Extracted text START

If one bears in mind that long-term vision, answers to the 2022 World Cup’s most pressing questions quickly take on a new perspective.

 

When will the tournament take place?

This question has, of course, already been answered, with FIFA confirming that the tournament will run from November 21 to December 18, 2022. FIFA had in March 2015 approved the date change to the Qatari winter to avoid the blistering summer heat of June/July.

The English football community, which had previously protested the summer schedule, did not react well to the winter switch either. A statement from the English Premier League read: “The 2022 World Cup was bid for and awarded to Qatar as a summer tournament. The prospect of a winter World Cup is neither workable nor desirable for European domestic football.” A winter tournament would, in fact, disrupt as many as 700 domestic league programmes.

But the move from summer to winter was inevitable – if only for the sake of player comfort. The 1934 World Cup final between Italy and then Czechoslovakia took place in the middle of an Italian summer heat wave, with temperatures in Rome’s Stadio Nazionale bubbling over 40 degrees. The 2014 World Cup in sweltering Brazil saw the introduction of mid-game water breaks. And in 1994, many of the games were scheduled around high noon US time, in order to accommodate the European television market. As a result, the players struggled in temperatures regularly exceeding 35 degrees – with the low point being the ridiculous sight of Irish midfielder Ray Houghton scampering down the wing against Norway in New York’s mid-day heat, holding a little plastic packet of cold water. Houghton was yellow carded.

 

Will the stadiums all be ready?

By 2022? Certainly. At least, that is according to the local organising committee, the Supreme Committee for Delivery and Legacy, whose assistant secretary general Nasser Al Khater told a media briefing in October that everything was on track. “Our progress is very, very good,” he said. “I think we are happy with where we are now, and I believe we are on schedule to have all of our stadiums completed by the year 2020. Seven years out from the tournament, I’m very comfortable to say we are in a very, very good place.”

Extracted text END

● **Task set**
A – In the article on the 2022 World Cup, when did FIFA approve moving the tournament to the Qatari winter?
B – Carry on the article about the 2022 World Cup, starting after its last sentence.
The listing that comes next has nothing to do with what you are asked here.

Source material START

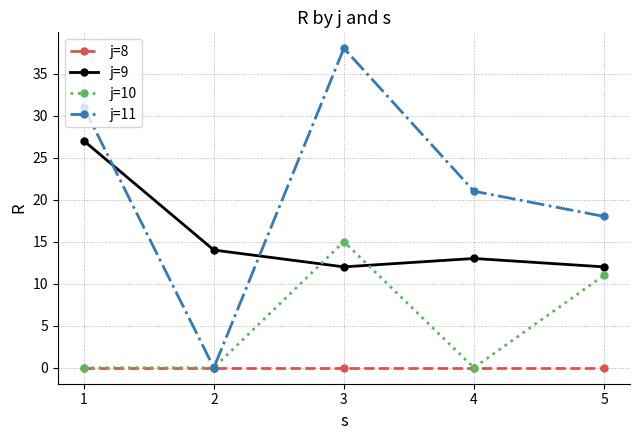

Rank the series by their maximum value, from highest to lowest.

j=11, j=9, j=10, j=8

Source material END

● **Answers by task**
A – In March 2015.

B –
So far, six locations have been officially announced as World Cup venues, but designs have only been released for five. Work is already under way on the venues in Al Wakrah, Al Khor and Education City, while Al Rayyan is being completely rebuilt. Al Khater expects Khalifa International Stadium to be ready first, in early 2017.

The 2022 World Cup bid was made on the basis of 12 venues, but that number is expected to come down, ending closer to FIFA’s minimum requirement of eight venues to be used to host the tournament’s 64 matches. At least one high-profile European football figure is looking forward to a more compact, intimate tournament. Speaking recently, at October’s Aspire Academy Global Summit on Football Performance and Science in Berlin, Thomas Tuchel, manager of German giants Borussia Dortmund, said, “It will be a completely new feeling for a World Cup to have so many stadiums in such a small space in Qatar, so it will be I think a big advantage for the spectators.”

 

Will the Qatar national team be competitive?

A successful tournament depends, to at least some extent, on a successful performance by the host nation. Indeed, no host nation had ever failed to progress past the first round of FIFA World Cup until South Africa failed to do so in 2010. The Qatari national team has never qualified for a FIFA World Cup – and, despite heavy investment in the state-of-the-art Aspire Academy, recent on-field success has been limited. Ranked 54th in the world in 1993, Al-Annabi (The Maroon) are currently ranked 109th.

But, by 2022, none of that will really matter, will it? As Tuchel added, “Through this extraordinary concept [at Aspire], they will have a competitive team which may not win the title, but will be capable of causing some surprises at the World Cup. There are still seven years to go and I think those responsible in Qatar know exactly which players from the youth teams will be playing in 2022. Such a focus on the national team can be an advantage.”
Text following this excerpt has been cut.